Goody’s Fast Relief 500

MARTINSVILLE, VA - APRIL 03:  Kyle Busch, driver of the #18 M&M's 75th Anniversary Toyota, celebrates in Victory Lane after winning the NASCAR Sprint Cup Series STP 500 at Martinsville Speedway on April 3, 2016 in Martinsville, Virginia.  (Photo by Matt Sullivan/NASCAR via Getty Images)

(Photo by Matt Sullivan/NASCAR via Getty Images)

Martinsville is one of the short, flat tracks. While they vary in length, Richmond International Raceway, New Hampshire Motor Speedway, and Phoenix International Raceway all share a similarity. In order to go fast on these tracks, drivers have to ease into the turns and accelerate at the apex. That was true last month in the Bad Boy Off Road 300 in New Hampshire and it will be the case two weeks from now in Arizona.

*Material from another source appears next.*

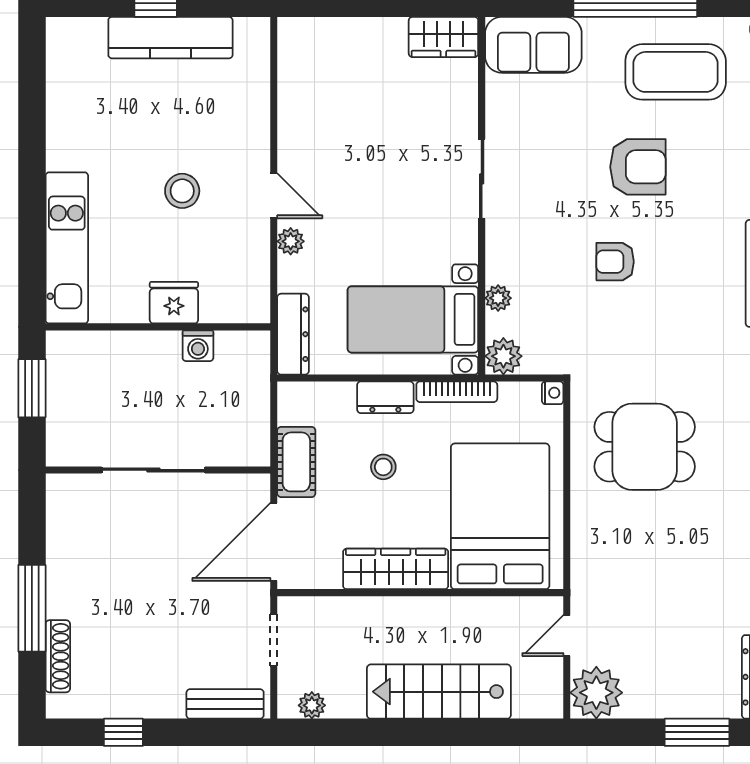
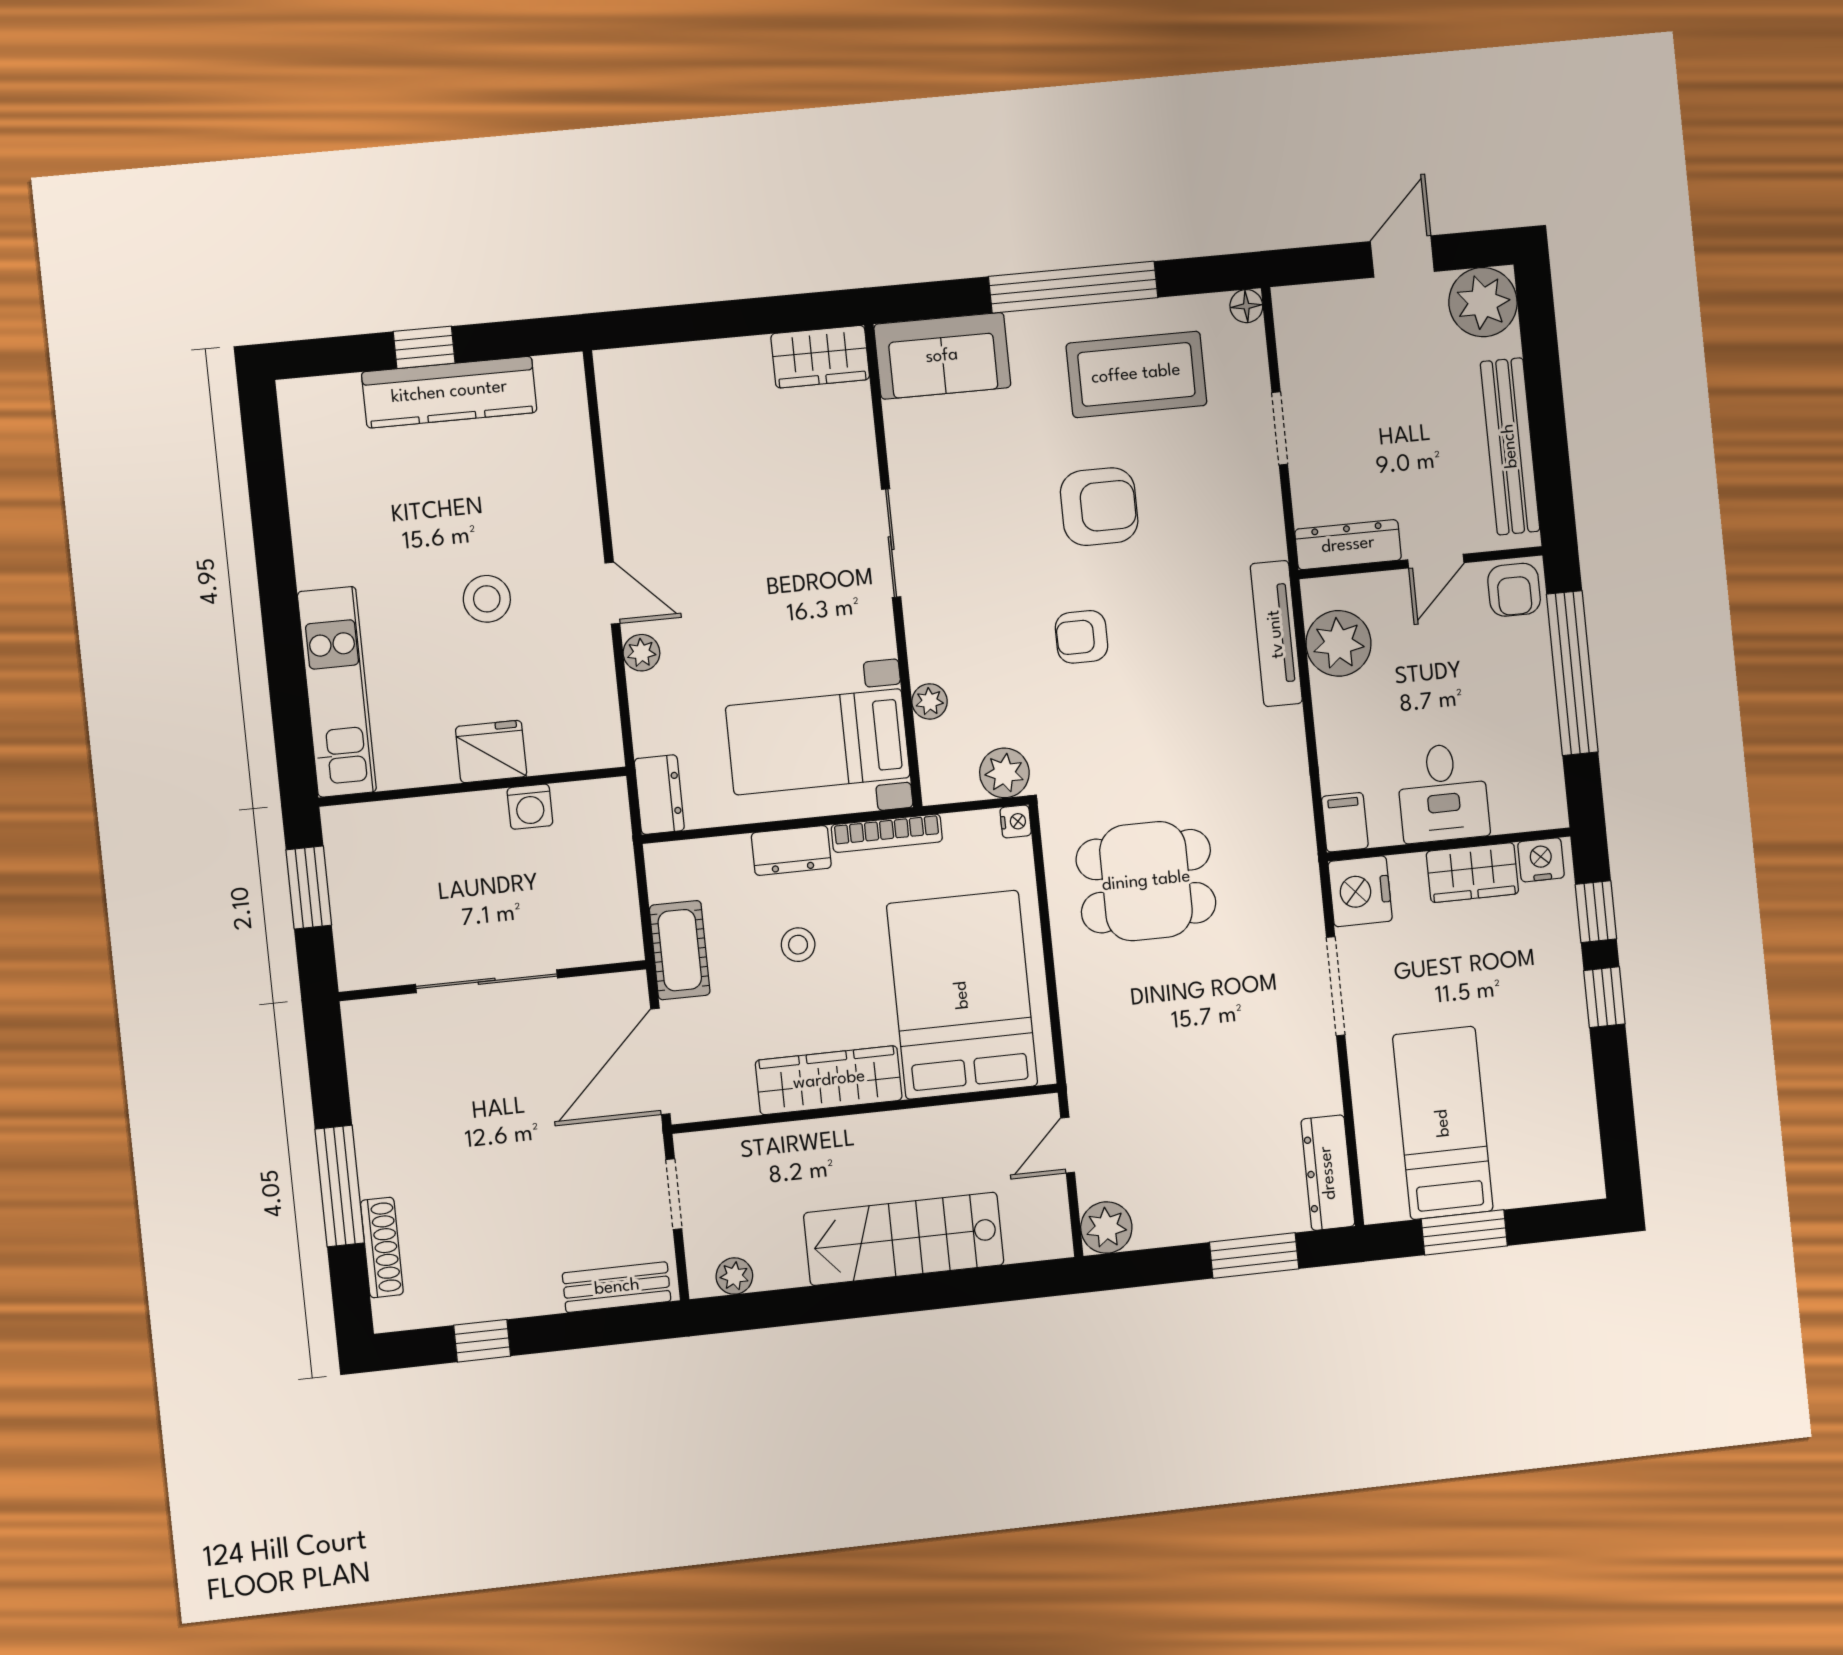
dresser: (293, 334) -> (659, 795), width x0.70
plant: (503, 356) -> (1004, 773), moved
plant: (596, 693) -> (1106, 1228), width x0.73, depth x0.73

With three short, flat track races in the Chase, skill on this course type is imperative to winning the Championship on par with the similarly-configured, 1.5-mile tracks. Round three is significant because two of the short, flat track events can be found there—just as round two had a pair of “cookie-cutter” races. In between Martinsville and Phoenix, NASCAR visits the final similarly-configured, 1.5-mile track of Texas Motor Speedway. Despite being 1.5-miles in length, Homestead-Miami Speedway’s shape is unique and makes the Ford 400 inimitable.

Martinsville is also a short track. Along with Richmond, fantasy owners can look for inspiration to Bristol Motor Speedway. The high, progressively contoured banks on that track are certainly different than the 12 degrees of banking faced this week, but on both courses racers have to navigate heavy traffic.